Overall Score: 8/10 Solos: 9/10 Consistency: 7/10 Creativity: 9/10 Pros: Insane guitar techniques and solos Cons: Somewhat repetitive in places
Polyphia are a fresh Texas based instrumental band who are just oozing with life and soul. Their debut album “Muse” is a true testament to their fiery abilities and impressive visions to mould a song structure.
Many are very sceptical of the instrumental world and damn right, because even with a plethora of intense talent, albums that are fully instrumental can become a long winded bore. “Muse” however is in the middle, laying comfortably between an album that presents mind blowing riffs whilst simultaneously verging on becoming one long drone. Nevertheless track after track gives you something just that little more special than you’d expect in a traditional album.
Starting us off, album opener “87” creates a romantic open space with soaring riffs and a melody alike. It’s very apparent that synths are a huge part of this album and on this track it works hand in hand with the guitar sounds. Throughout this track it contains complex guitar pushes, a handful of hard kicking drums and layers that build up leaving you wanting more as the track comes to an end. It starts off the album on a very good path. Straight, after we’re hit by an upbeat track ‘Sweet Tea’ featuring Aaron Marshall of Intervals, which quite evidently taps into their more pop style of song writing. It’s overloaded with infectious guitar tones and fret board fire induced solos.
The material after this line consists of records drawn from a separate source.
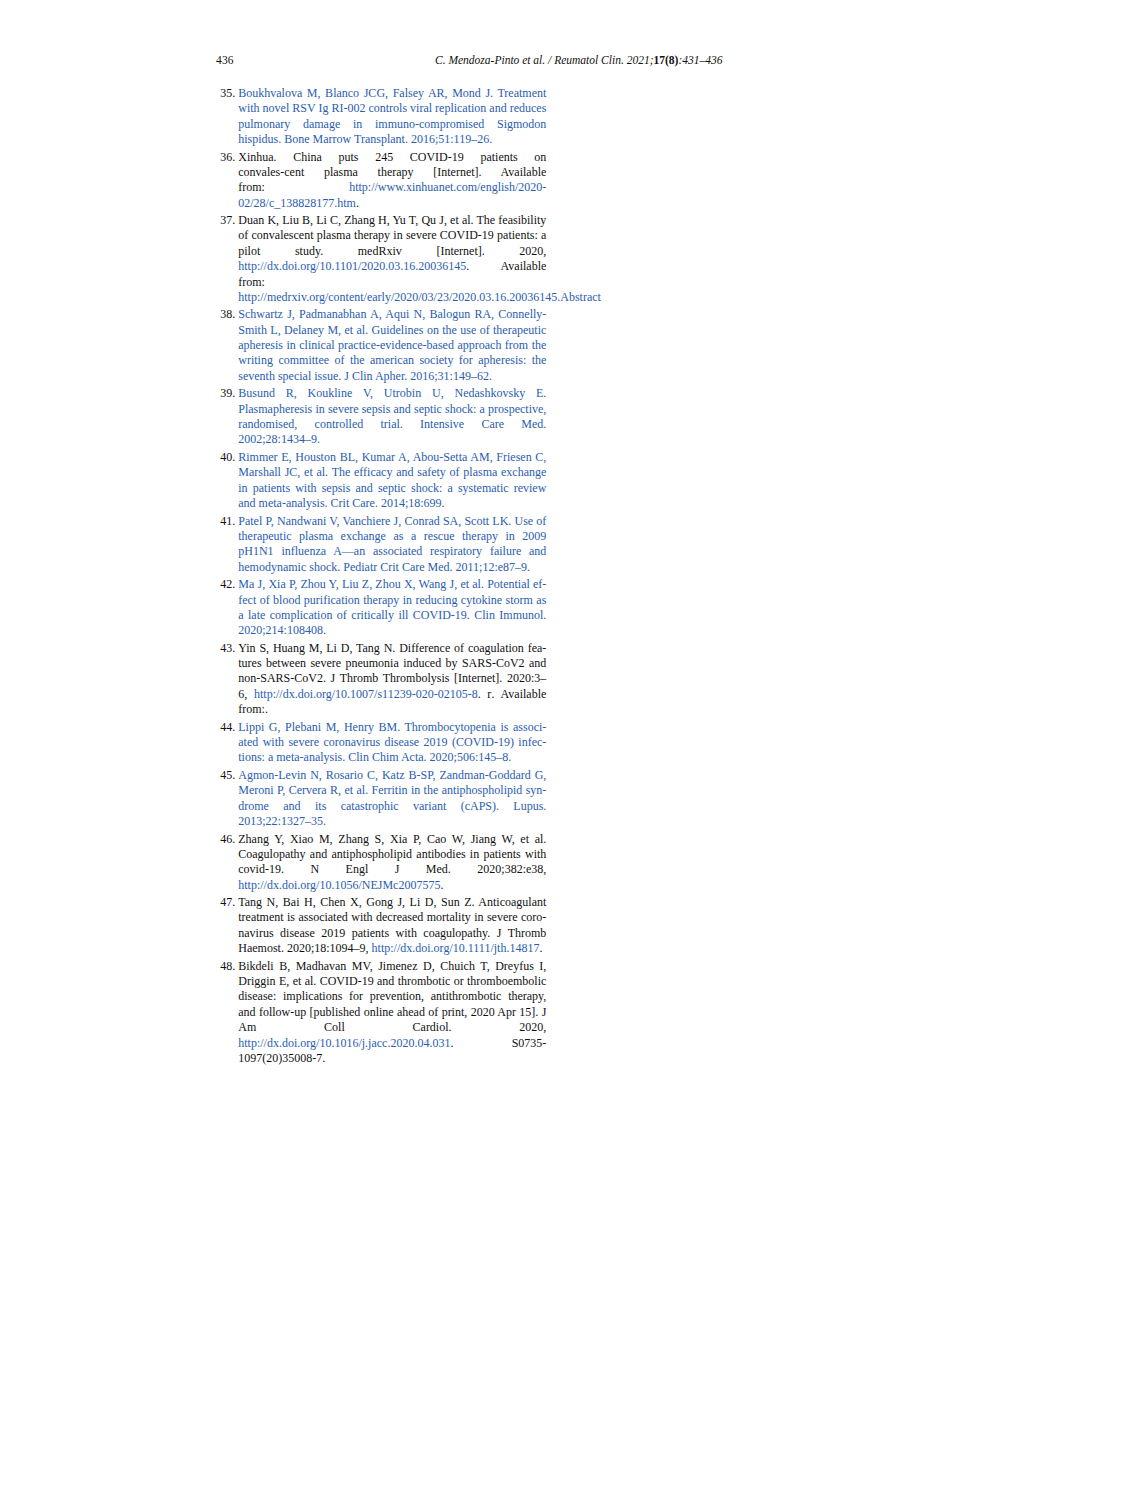436 C. Mendoza-Pinto et al. / Reumatol Clin. 2021;17(8):431–436
Boukhvalova M, Blanco JCG, Falsey AR, Mond J. Treatment with novel RSV Ig RI-002 controls viral replication and reduces pulmonary damage in immuno-compromised Sigmodon hispidus. Bone Marrow Transplant. 2016;51:119–26.
Xinhua. China puts 245 COVID-19 patients on convales-cent plasma therapy [Internet]. Available from: http://www.xinhuanet.com/english/2020-02/28/c_138828177.htm.
Duan K, Liu B, Li C, Zhang H, Yu T, Qu J, et al. The feasibility of convalescent plasma therapy in severe COVID-19 patients: a pilot study. medRxiv [Internet]. 2020, http://dx.doi.org/10.1101/2020.03.16.20036145. Available from: http://medrxiv.org/content/early/2020/03/23/2020.03.16.20036145.Abstract
Schwartz J, Padmanabhan A, Aqui N, Balogun RA, Connelly-Smith L, Delaney M, et al. Guidelines on the use of therapeutic apheresis in clinical practice-evidence-based approach from the writing committee of the american society for apheresis: the seventh special issue. J Clin Apher. 2016;31:149–62.
Busund R, Koukline V, Utrobin U, Nedashkovsky E. Plasmapheresis in severe sepsis and septic shock: a prospective, randomised, controlled trial. Intensive Care Med. 2002;28:1434–9.
Rimmer E, Houston BL, Kumar A, Abou-Setta AM, Friesen C, Marshall JC, et al. The efficacy and safety of plasma exchange in patients with sepsis and septic shock: a systematic review and meta-analysis. Crit Care. 2014;18:699.
Patel P, Nandwani V, Vanchiere J, Conrad SA, Scott LK. Use of therapeutic plasma exchange as a rescue therapy in 2009 pH1N1 influenza A—an associated respiratory failure and hemodynamic shock. Pediatr Crit Care Med. 2011;12:e87–9.
Ma J, Xia P, Zhou Y, Liu Z, Zhou X, Wang J, et al. Potential effect of blood purification therapy in reducing cytokine storm as a late complication of critically ill COVID-19. Clin Immunol. 2020;214:108408.
Yin S, Huang M, Li D, Tang N. Difference of coagulation features between severe pneumonia induced by SARS-CoV2 and non-SARS-CoV2. J Thromb Thrombolysis [Internet]. 2020:3–6, http://dx.doi.org/10.1007/s11239-020-02105-8. r. Available from:.
Lippi G, Plebani M, Henry BM. Thrombocytopenia is associated with severe coronavirus disease 2019 (COVID-19) infections: a meta-analysis. Clin Chim Acta. 2020;506:145–8.
Agmon-Levin N, Rosario C, Katz B-SP, Zandman-Goddard G, Meroni P, Cervera R, et al. Ferritin in the antiphospholipid syndrome and its catastrophic variant (cAPS). Lupus. 2013;22:1327–35.
Zhang Y, Xiao M, Zhang S, Xia P, Cao W, Jiang W, et al. Coagulopathy and antiphospholipid antibodies in patients with covid-19. N Engl J Med. 2020;382:e38, http://dx.doi.org/10.1056/NEJMc2007575.
Tang N, Bai H, Chen X, Gong J, Li D, Sun Z. Anticoagulant treatment is associated with decreased mortality in severe coronavirus disease 2019 patients with coagulopathy. J Thromb Haemost. 2020;18:1094–9, http://dx.doi.org/10.1111/jth.14817.
Bikdeli B, Madhavan MV, Jimenez D, Chuich T, Dreyfus I, Driggin E, et al. COVID-19 and thrombotic or thromboembolic disease: implications for prevention, antithrombotic therapy, and follow-up [published online ahead of print, 2020 Apr 15]. J Am Coll Cardiol. 2020, http://dx.doi.org/10.1016/j.jacc.2020.04.031. S0735-1097(20)35008-7.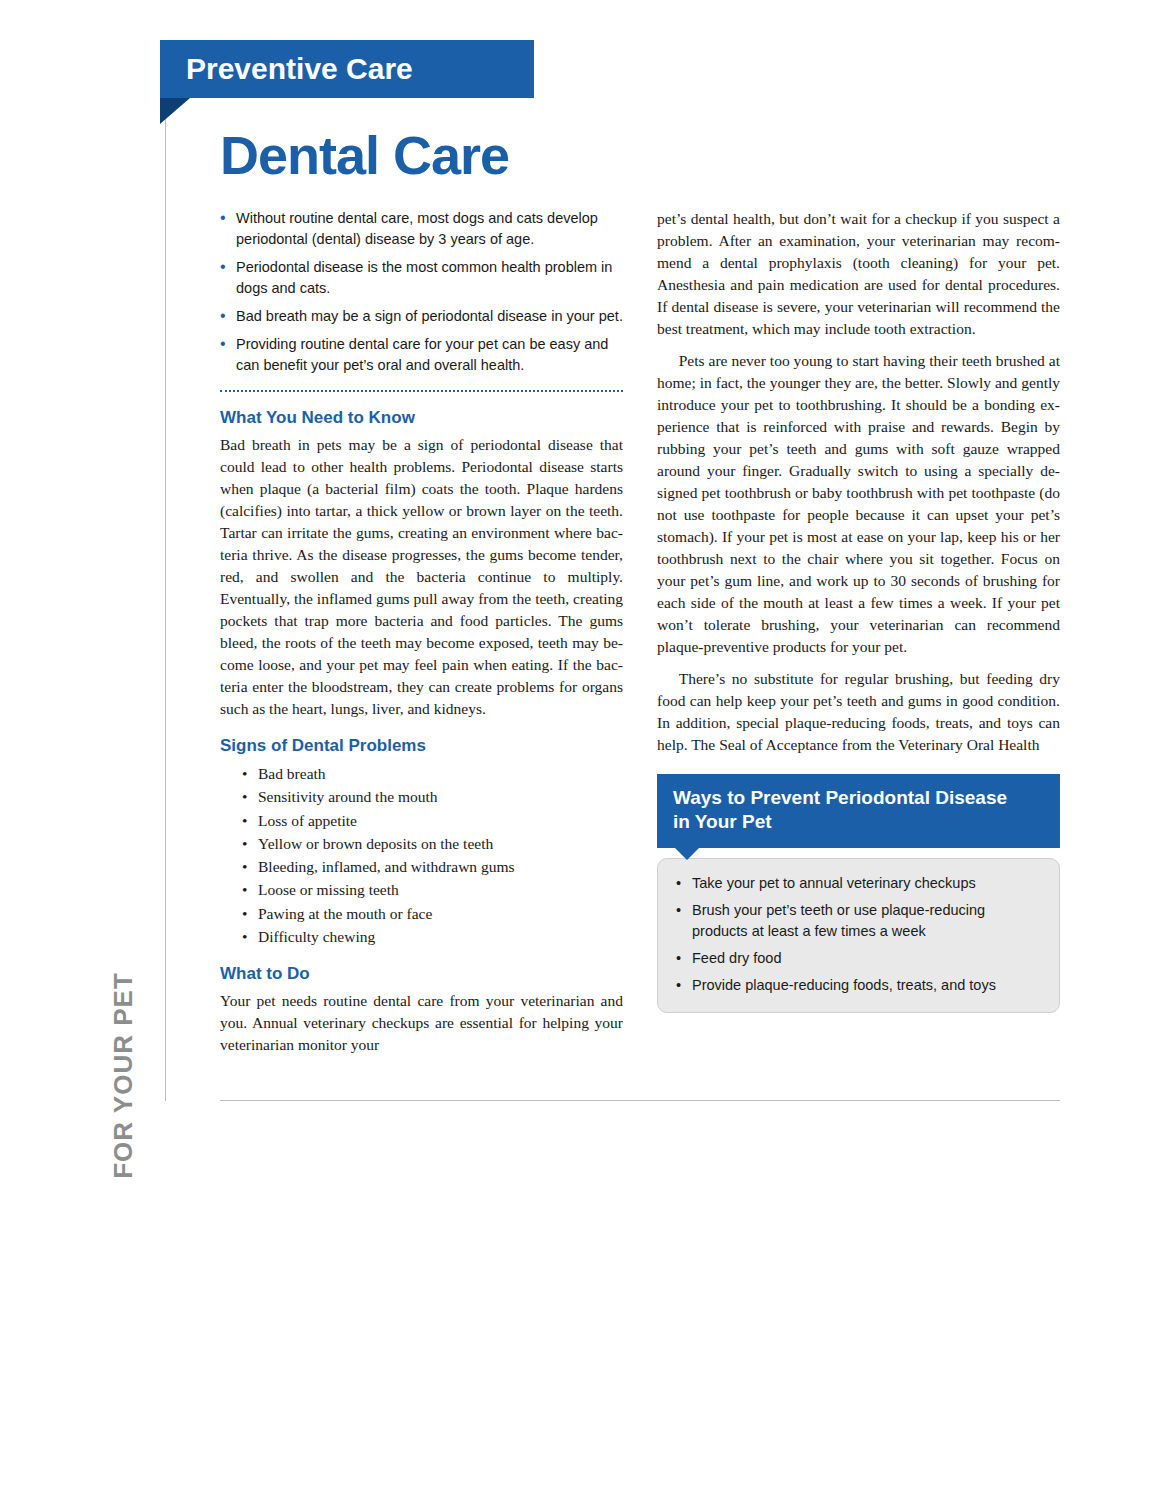FOR YOUR PET
Preventive Care
Dental Care
Without routine dental care, most dogs and cats develop periodontal (dental) disease by 3 years of age.
Periodontal disease is the most common health problem in dogs and cats.
Bad breath may be a sign of periodontal disease in your pet.
Providing routine dental care for your pet can be easy and can benefit your pet’s oral and overall health.
What You Need to Know
Bad breath in pets may be a sign of periodontal disease that could lead to other health problems. Periodontal disease starts when plaque (a bacterial film) coats the tooth. Plaque hardens (calcifies) into tartar, a thick yellow or brown layer on the teeth. Tartar can irritate the gums, creating an environment where bacteria thrive. As the disease progresses, the gums become tender, red, and swollen and the bacteria continue to multiply. Eventually, the inflamed gums pull away from the teeth, creating pockets that trap more bacteria and food particles. The gums bleed, the roots of the teeth may become exposed, teeth may become loose, and your pet may feel pain when eating. If the bacteria enter the bloodstream, they can create problems for organs such as the heart, lungs, liver, and kidneys.
Signs of Dental Problems
Bad breath
Sensitivity around the mouth
Loss of appetite
Yellow or brown deposits on the teeth
Bleeding, inflamed, and withdrawn gums
Loose or missing teeth
Pawing at the mouth or face
Difficulty chewing
What to Do
Your pet needs routine dental care from your veterinarian and you. Annual veterinary checkups are essential for helping your veterinarian monitor your
pet’s dental health, but don’t wait for a checkup if you suspect a problem. After an examination, your veterinarian may recommend a dental prophylaxis (tooth cleaning) for your pet. Anesthesia and pain medication are used for dental procedures. If dental disease is severe, your veterinarian will recommend the best treatment, which may include tooth extraction.
Pets are never too young to start having their teeth brushed at home; in fact, the younger they are, the better. Slowly and gently introduce your pet to toothbrushing. It should be a bonding experience that is reinforced with praise and rewards. Begin by rubbing your pet’s teeth and gums with soft gauze wrapped around your finger. Gradually switch to using a specially designed pet toothbrush or baby toothbrush with pet toothpaste (do not use toothpaste for people because it can upset your pet’s stomach). If your pet is most at ease on your lap, keep his or her toothbrush next to the chair where you sit together. Focus on your pet’s gum line, and work up to 30 seconds of brushing for each side of the mouth at least a few times a week. If your pet won’t tolerate brushing, your veterinarian can recommend plaque-preventive products for your pet.
There’s no substitute for regular brushing, but feeding dry food can help keep your pet’s teeth and gums in good condition. In addition, special plaque-reducing foods, treats, and toys can help. The Seal of Acceptance from the Veterinary Oral Health
Ways to Prevent Periodontal Disease
in Your Pet
Take your pet to annual veterinary checkups
Brush your pet’s teeth or use plaque-reducing products at least a few times a week
Feed dry food
Provide plaque-reducing foods, treats, and toys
It quite simply showcases their talents at it’s best, which is expanding a melody and not letting it become the clutch of the song, where in some places becomes their downfall on this album.
It’s brilliantly pieced together and with heart swelling tracks like those, we’re brought down to earth with the more melancholy tracks such as “Mood Swings” and “Memory”. “Memory”, however, is one of the biggest changes in pace of the whole album. It picks up with a crying solo, which oh so slowly builds up, changing key in hidden places. We’re introduced to a quiet piano/glockenspiel undertone which is a well needed change to the ear. It’s impressive but do we really need a three and a half minute guitar solo which constitutes as one track?
With that in mind, we have the other half of the album with tracks such as “Champagne” and the awesomely named “James Franco” which makes you want to do nothing more than groove, bop your head and bring out your air guitar. They’re just incredibly funky and gives bands like Intervals and Animals As Leaders a sign saying “Up your game because we’re not far behind you!”
They’ve covered all their bases and done well not to feature a guest on every track thus creating a science project in the musical world. If you’re not an instrumentalist fan, scared of the stereotypical metal that is being produced these days, then “Muse” by Polyphia will be the game changer that you need to listen to. You’ll be singing these sweet riffs all day long. Open your eyes and ears to instrumental music, listen to Polyphia.